Prompt: Skip the pictures, and retype the data below in full, exactly.

Recorded information:
Start of Block
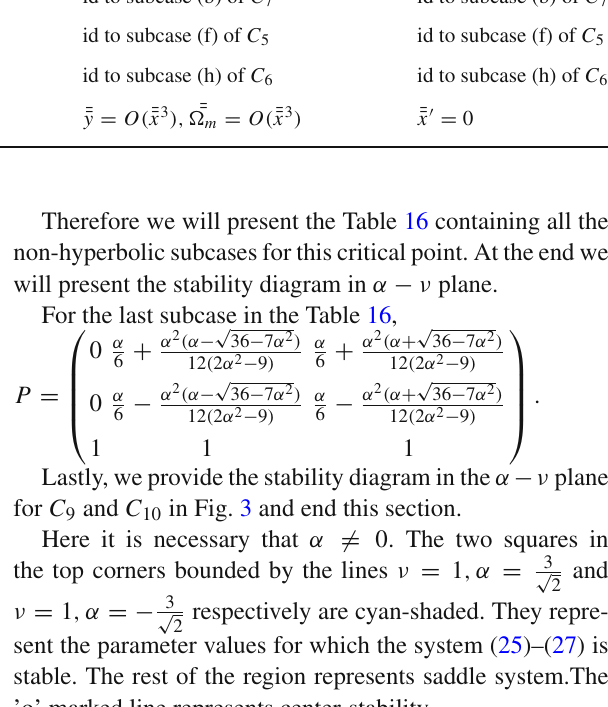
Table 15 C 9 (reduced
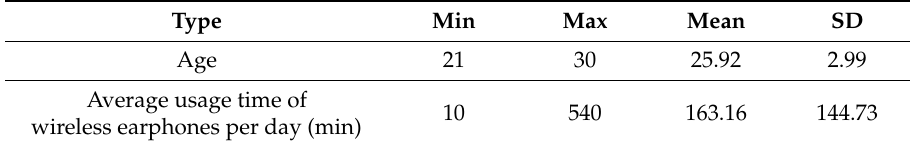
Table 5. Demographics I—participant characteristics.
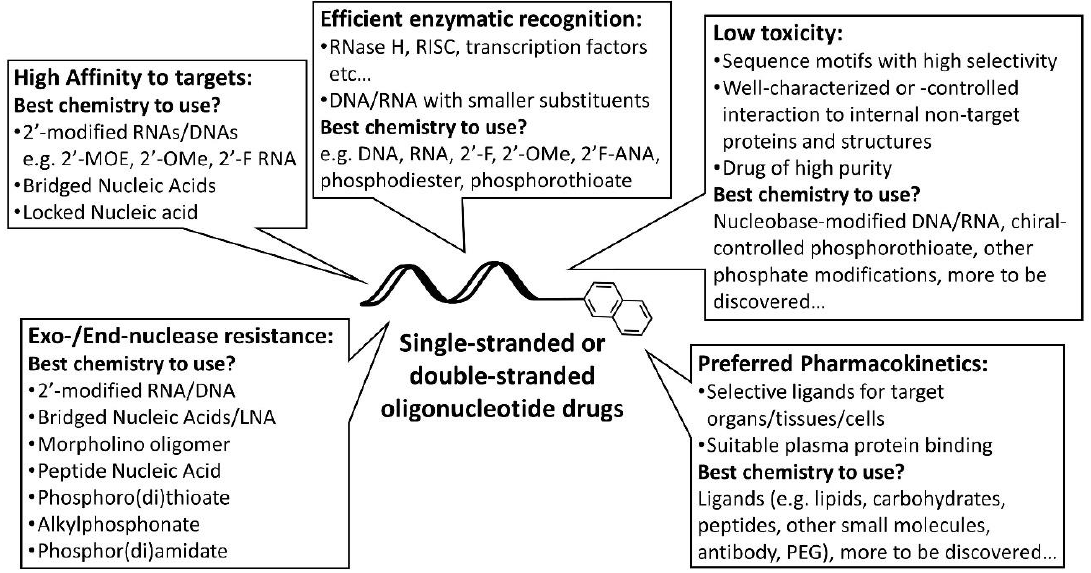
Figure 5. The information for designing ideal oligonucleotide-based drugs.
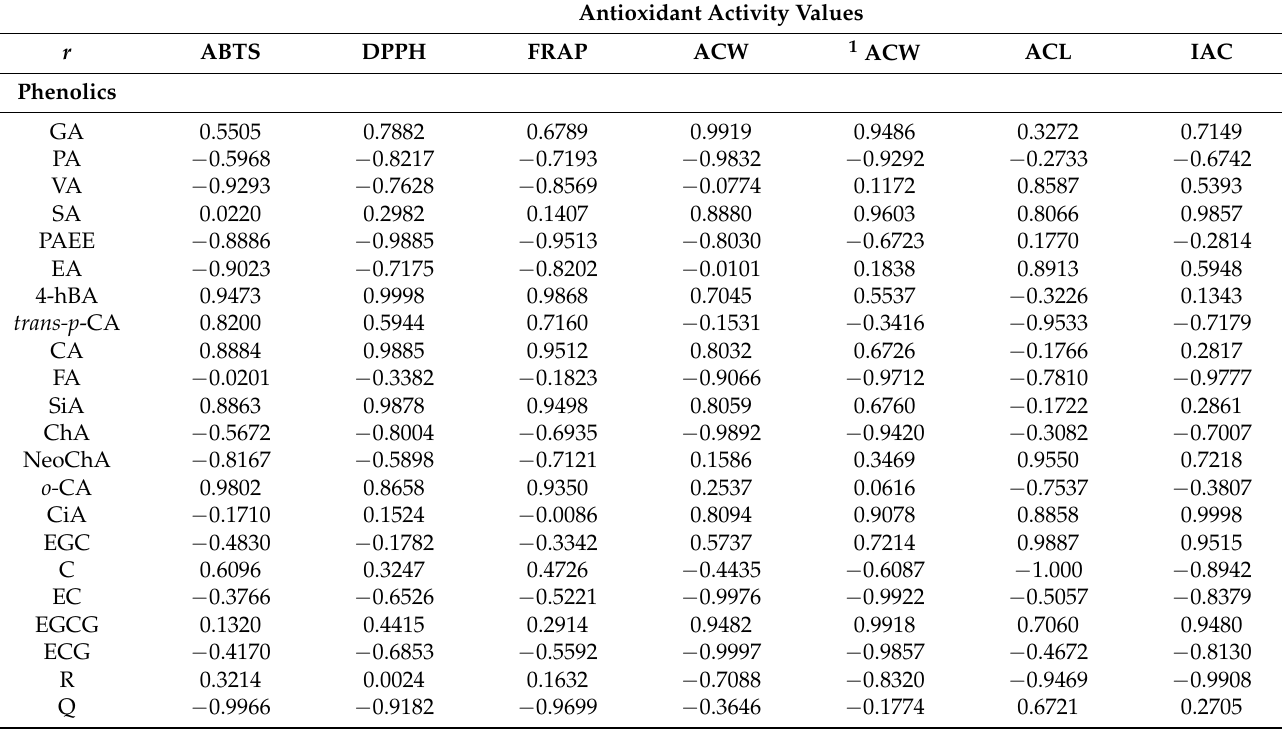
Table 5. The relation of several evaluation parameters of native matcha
End of Block
Answer box:
Table 15 C 9 (reduced
Table 5. Demographics I—participant characteristics.
Figure 5. The information for designing ideal oligonucleotide-based drugs.
Table 5. The relation of several evaluation parameters of native matcha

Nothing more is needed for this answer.